Warin hesitated only for a moment. “They’ve taken the two fresh horses, and left me the others to groom. But they can wait a while.” And he went willingly at Cadfael’s side, his lean person, a little withered before its time, seeming to expand in his lord’s absence. In the pleasant aromatic coolness of the workshop, under the faintly stirring herbs that rustled overhead, he sat eased and content to let his injury be bathed and anointed, and was in no hurry to get back to his horses even when Cadfael had done with him.
“He’s hotter even than the old one was on Bra
nd’s heels,” he said, shaking a helpless but sympathetic head over his former neighbour’s fortunes. “Torn two ways, between wanting to hang him and wanting to work him to death for greed, and it isn’t whether or not Brand killed the old lord that will determine which way the cat jumps, for there was no great love lost there, neither. Not much love in all that household to be gained or lost. But good haters, every one.”
“There are more of them?” Cadfael asked with interest, “Drogo has left a widow?”

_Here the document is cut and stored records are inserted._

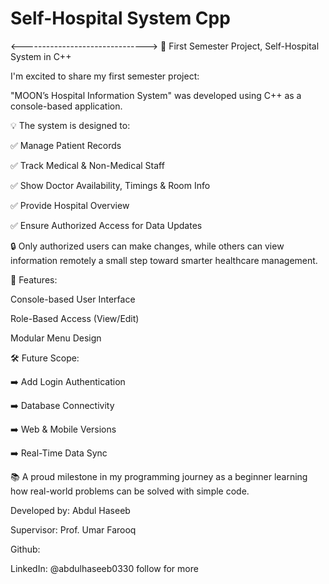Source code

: # Self-Hospital System Cpp
<------------------------------->
🚀 First Semester Project, Self-Hospital System in C++ 

I'm excited to share my first semester project:

 "MOON’s Hospital Information System" was developed using C++ as a console-based application.

💡 The system is designed to:

 ✅ Manage Patient Records

 ✅ Track Medical & Non-Medical Staff

 ✅ Show Doctor Availability, Timings & Room Info

 ✅ Provide Hospital Overview

 ✅ Ensure Authorized Access for Data Updates

🔒 Only authorized users can make changes, while others can view information remotely a small step toward smarter healthcare management.

🧠 Features:

Console-based User Interface

Role-Based Access (View/Edit)

Modular Menu Design

🛠️ Future Scope:

 ➡️ Add Login Authentication

 ➡️ Database Connectivity

 ➡️ Web & Mobile Versions

 ➡️ Real-Time Data Sync

📚 A proud milestone in my programming journey as a beginner learning how real-world problems can be solved with simple code.

Developed by: Abdul Haseeb

Supervisor: Prof. Umar Farooq

Github: 

LinkedIn: @abdulhaseeb0330 
follow for more
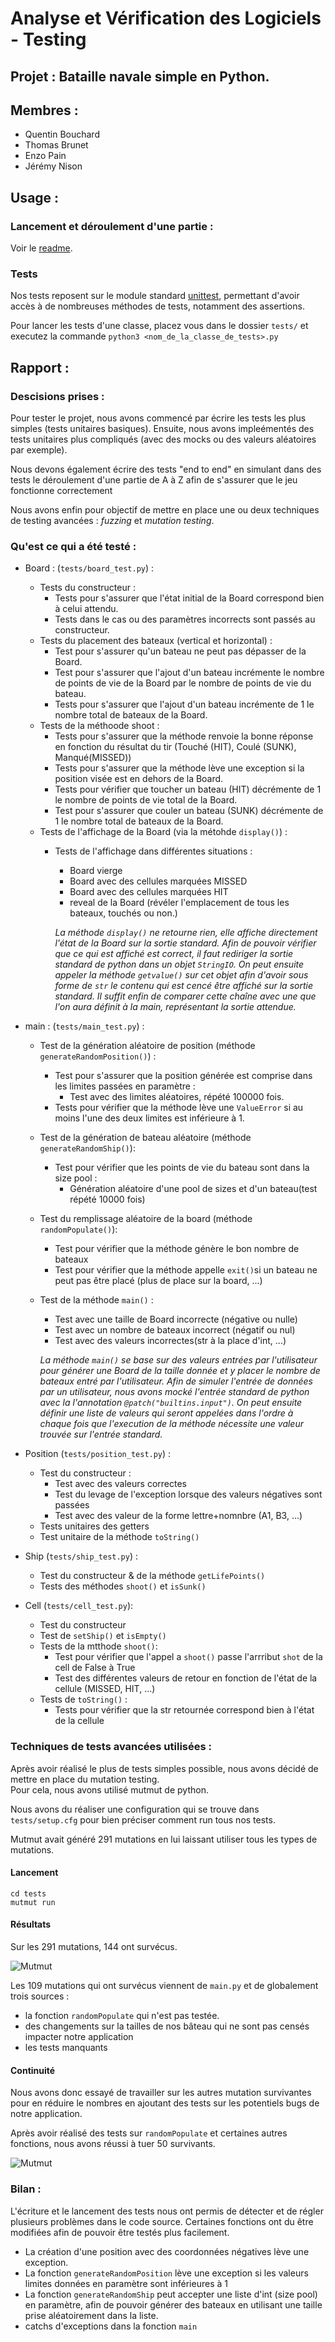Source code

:# Analyse et Vérification des Logiciels - Testing

## Projet : Bataille navale simple en Python.

## Membres : 
- Quentin Bouchard
- Thomas Brunet
- Enzo Pain
- Jérémy Nison

## Usage : 

### Lancement et déroulement d'une partie : 
Voir le [readme](README.md).

### Tests
Nos tests reposent sur le module standard [unittest](https://docs.python.org/3/library/unittest.html), permettant d'avoir accès à de nombreuses méthodes de tests, notamment des assertions.

Pour lancer les tests d'une classe, placez vous dans le dossier `tests/` et executez la commande `python3 <nom_de_la_classe_de_tests>.py`

## Rapport :

### Descisions prises : 
Pour tester le projet, nous avons commencé par écrire les tests les plus simples (tests unitaires basiques). Ensuite, nous avons impleémentés des tests unitaires plus compliqués (avec des mocks ou des valeurs aléatoires par exemple).

Nous devons également écrire des tests "end to end" en simulant dans des tests le déroulement d'une partie de A à Z afin de s'assurer que le jeu fonctionne correctement

Nous avons enfin pour objectif de mettre en place une ou deux techniques de testing avancées : *fuzzing* et *mutation testing*.

### Qu'est ce qui a été testé : 
- Board : (`tests/board_test.py`) :
    - Tests du constructeur :
        - Tests pour s'assurer que l'état initial de la Board correspond bien à celui attendu.
        - Tests dans le cas ou des paramètres incorrects sont passés au constructeur.
    - Tests du placement des bateaux (vertical et horizontal) :
        - Test pour s'assurer qu'un bateau ne peut pas dépasser de la Board.
        - Test pour s'assurer que l'ajout d'un bateau incrémente le nombre de points de vie de la Board par le nombre de points de vie du bateau.
        - Tests pour s'assurer que l'ajout d'un bateau incrémente de 1 le nombre total de bateaux de la Board.
    - Tests de la méthoode shoot :
        - Tests pour s'assurer que la méthode renvoie la bonne réponse en fonction du résultat du tir (Touché (HIT), Coulé (SUNK), Manqué(MISSED))
        - Tests pour s'assurer que la méthode lève une exception si la position visée est en dehors de la Board.
        - Tests pour vérifier que toucher un bateau (HIT) décrémente de 1 le nombre de points de vie total de la Board.
        - Test pour s'assurer que couler un bateau (SUNK) décrémente de 1 le nombre total de bateaux de la Board.
    - Tests de l'affichage de la Board (via la métohde `display()`) :
        -  Tests de l'affichage dans différentes situations : 
            - Board vierge
            - Board avec des cellules marquées MISSED
            - Board avec des cellules marquées HIT
            - reveal de la Board (révéler l'emplacement de tous les bateaux, touchés ou non.)
        
            *La méthode `display()` ne retourne rien, elle affiche directement l'état de la Board sur la sortie standard. Afin de pouvoir vérifier que ce qui est affiché est correct, il faut rediriger la sortie standard de python dans un objet `StringIO`. On peut ensuite appeler la méthode `getvalue()` sur cet objet afin d'avoir sous forme de `str` le contenu qui est cencé être affiché sur la sortie standard. Il suffit enfin de comparer cette chaîne avec une que l'on aura définit à la main, représentant la sortie attendue.*

- main : (`tests/main_test.py`) :
    - Test de la génération aléatoire de position (méthode `generateRandomPosition()`) :
        - Test pour s'assurer que la position générée est comprise dans les limites passées en paramètre :
            - Test avec des limites aléatoires, répété 100000 fois.
        - Tests pour vérifier que la méthode lève une `ValueError` si au moins l'une des deux limites est inférieure à 1.
    - Test de la génération de bateau aléatoire (méthode `generateRandomShip()`): 
        - Test pour vérifier que les points de vie du bateau sont dans la size pool : 
            - Génération aléatoire d'une pool de sizes et d'un bateau(test répété 10000 fois)
    - Test du remplissage aléatoire de la board (méthode `randomPopulate()`):
        - Test pour vérifier que la méthode génère le bon nombre de bateaux
        - Test pour vérifier que la méthode appelle `exit()`si un bateau ne peut pas être placé (plus de place sur la board, ...)
    - Test de la méthode `main()` : 
        - Test avec une taille de Board incorrecte (négative ou nulle)
        - Test avec un nombre de bateaux incorrect (négatif ou nul)
        - Test avec des valeurs incorrectes(str à la place d'int, ...)

        *La méthode `main()` se base sur des valeurs entrées par l'utilisateur pour générer une Board de la taille donnée et y placer le nombre de bateaux entré par l'utilisateur. Afin de simuler l'entrée de données par un utilisateur, nous avons mocké l'entrée standard de python avec la l'annotation `@patch("builtins.input")`. On peut ensuite définir une liste de valeurs qui seront appelées dans l'ordre à chaque fois que l'execution de la méthode nécessite une valeur trouvée sur l'entrée standard.*

- Position (`tests/position_test.py`) :
    - Test du constructeur :
        - Test avec des valeurs correctes
        - Test du levage de l'exception lorsque des valeurs négatives sont passées
        - Test avec des valeur de la forme lettre+nomnbre (A1, B3, ...)
    - Tests unitaires des getters
    - Test unitaire de la méthode `toString()`

- Ship (`tests/ship_test.py`) :
    - Test du constructeur & de la méthode `getLifePoints()`
    - Tests des méthodes `shoot()` et `isSunk()`

- Cell (`tests/cell_test.py`):
    - Test du constructeur
    - Test de `setShip()` et `isEmpty()`
    - Tests de la mtthode `shoot()`:
        - Test pour vérifier que  l'appel a `shoot()` passe l'arrribut `shot` de la cell de False à True
        - Test des différentes valeurs de retour en fonction de l'état de la cellule (MISSED, HIT, ...)
    - Tests de `toString()` : 
        - Tests pour vérifier que la str retournée correspond bien à l'état de la cellule

### Techniques de tests avancées utilisées :

Après avoir réalisé le plus de tests simples possible, nous avons décidé de mettre en place du mutation testing.  
Pour cela, nous avons utilisé mutmut de python.

Nous avons du réaliser une configuration qui se trouve dans `tests/setup.cfg` pour bien préciser comment run tous nos tests.  

Mutmut avait généré 291 mutations en lui laissant utiliser tous les types de mutations.

#### Lancement

	cd tests
	mutmut run

#### Résultats

Sur les 291 mutations, 144 ont survécus.  

![Mutmut](mutmut.png)

Les 109 mutations qui ont survécus viennent de `main.py` et de globalement trois sources : 

- la fonction `randomPopulate` qui n'est pas testée.
- des changements sur la tailles de nos bâteau qui ne sont pas censés impacter notre application
- les tests manquants

#### Continuité

Nous avons donc essayé de travailler sur les autres mutation survivantes pour en réduire le nombres en ajoutant des tests sur les potentiels bugs de notre application.

Après avoir réalisé des tests sur `randomPopulate` et certaines autres fonctions, nous avons réussi à tuer 50 survivants.

![Mutmut](mutmut2.png)

### Bilan : 

L'écriture et le lancement des tests nous ont permis de détecter et de régler plusieurs problèmes dans le code source. Certaines fonctions ont du être modifiées afin de pouvoir être testés plus facilement.

- La création d'une position avec des coordonnées négatives lève une exception.
- La fonction `generateRandomPosition` lève une exception si les valeurs limites données en paramètre sont inférieures à 1
- La fonction `generateRandomShip` peut accepter une liste d'int (size pool) en paramètre, afin de pouvoir générer des bateaux en utilisant une taille prise aléatoirement dans la liste.
- catchs d'exceptions dans la fonction `main`
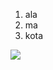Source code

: 1. ala
2. ma
3. kota

![](https://www.euractiv.pl/wp-content/uploads/sites/6/2020/05/max-baskakov-OzAeZPNsLXk-unsplash-scaled-e1588503189401-800x450.jpg)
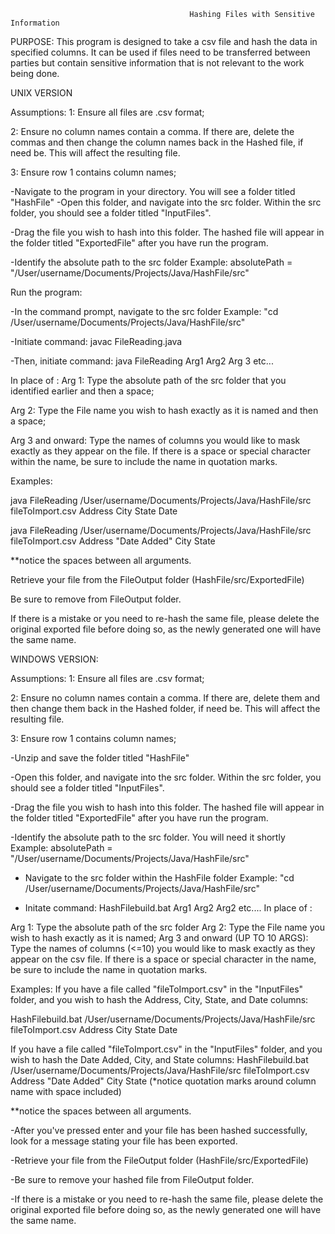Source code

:                                             Hashing Files with Sensitive Information

PURPOSE:
This program is designed to take a csv file and hash the data in specified columns. It can be used if files need to be transferred between parties but contain sensitive information that is not relevant to the work being done.


UNIX VERSION

Assumptions:
1: Ensure all files are .csv format;

2: Ensure no column names contain a comma. If there are, delete the commas and then change the column names back in the Hashed file, if need be. This will affect the resulting file. 

3: Ensure row 1 contains column names;


-Navigate to the program in your directory. You will see a folder titled "HashFile"
-Open this folder, and navigate into the src folder. Within the src folder, you should see a folder titled "InputFiles". 

-Drag the file you wish to hash into this folder. The hashed file will appear in the folder titled "ExportedFile" after you have run the program.

-Identify the absolute path to the src folder
Example: absolutePath = "/User/username/Documents/Projects/Java/HashFile/src"





Run the program:

-In the command prompt, navigate to the src folder
Example: "cd /User/username/Documents/Projects/Java/HashFile/src"

-Initiate command: javac FileReading.java

-Then, initiate command: java FileReading Arg1 Arg2 Arg 3 etc...

In place of :
Arg 1: Type the absolute path of the src folder that you identified earlier and then a space;

Arg 2: Type the File name you wish to hash exactly as it is named and then a space;

Arg 3 and onward: Type the names of columns you would like to mask exactly as they appear on the file. If there is a space or special character within the name, be sure to include the name in quotation marks.
 

Examples:

java FileReading /User/username/Documents/Projects/Java/HashFile/src fileToImport.csv Address City State Date

java FileReading /User/username/Documents/Projects/Java/HashFile/src fileToImport.csv Address "Date Added" City State

**notice the spaces between all arguments.



Retrieve your file from the FileOutput folder (HashFile/src/ExportedFile)

Be sure to remove from FileOutput folder.

If there is a mistake or you need to re-hash the same file, please delete the original exported file before doing so, as the newly generated one will have the same name. 


WINDOWS VERSION:

Assumptions:
1: Ensure all files are .csv format;

2: Ensure no column names contain a comma. If there are, delete them and then change them back in the Hashed folder, if need be. This will affect the resulting file. 

3: Ensure row 1 contains column names;


-Unzip and save the folder titled "HashFile"

-Open this folder, and navigate into the src folder. Within the src folder, you should see a folder titled "InputFiles". 

-Drag the file you wish to hash into this folder. The hashed file will appear in the folder titled "ExportedFile" after you have run the program.

-Identify the absolute path to the src folder. You will need it shortly
Example: absolutePath = "/User/username/Documents/Projects/Java/HashFile/src"


- Navigate to the src folder within the HashFile folder
Example: "cd /User/username/Documents/Projects/Java/HashFile/src"


- Initate command:   HashFilebuild.bat Arg1 Arg2 Arg2 etc....
In place of :

Arg 1: Type the absolute path of the src folder
Arg 2: Type the File name you wish to hash exactly as it is named;
Arg 3 and onward (UP TO 10 ARGS): Type the names of columns (<=10) you would like to mask exactly as they appear on the csv file. If there is a space or special character in the name, be sure to include the name in quotation marks.



Examples:
If you have a file called "fileToImport.csv" in the "InputFiles" folder, and you wish to hash the Address, City, State, and Date columns:

HashFilebuild.bat /User/username/Documents/Projects/Java/HashFile/src fileToImport.csv Address City State Date

If you have a file called "fileToImport.csv" in the "InputFiles" folder, and you wish to hash the Date Added, City, and State columns:
HashFilebuild.bat /User/username/Documents/Projects/Java/HashFile/src fileToImport.csv Address "Date Added" City State    (*notice quotation marks around column name with space included)


**notice the spaces between all arguments.

-After you've pressed enter and your file has been hashed successfully, look for a message stating your file has been exported. 

-Retrieve your file from the FileOutput folder (HashFile/src/ExportedFile)

-Be sure to remove your hashed file from FileOutput folder.

-If there is a mistake or you need to re-hash the same file, please delete the original exported file before doing so, as the newly generated one will have the same name.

“A poor pale lady, all the juice crushed out of her,” answered Warin, “but better born than the Bosiets, and has powerful kin, so they have to use her better than they use anyone else. And Aymer has a younger brother. Not so loud nor so violent, but sharper witted and better able to twist and turn. That’s all of them, but it’s enough.”
“Neither one of them married?”
“Aymer’s had one wife, but she was a sickly thing and died young. There’s an heiress not far from Bosiet they both fancy now—though by rights it’s her lands they fancy. And if Aymer is the heir, Roger’s far the better at making himself agreeable. Not that it lasts beyond when he gets his way.”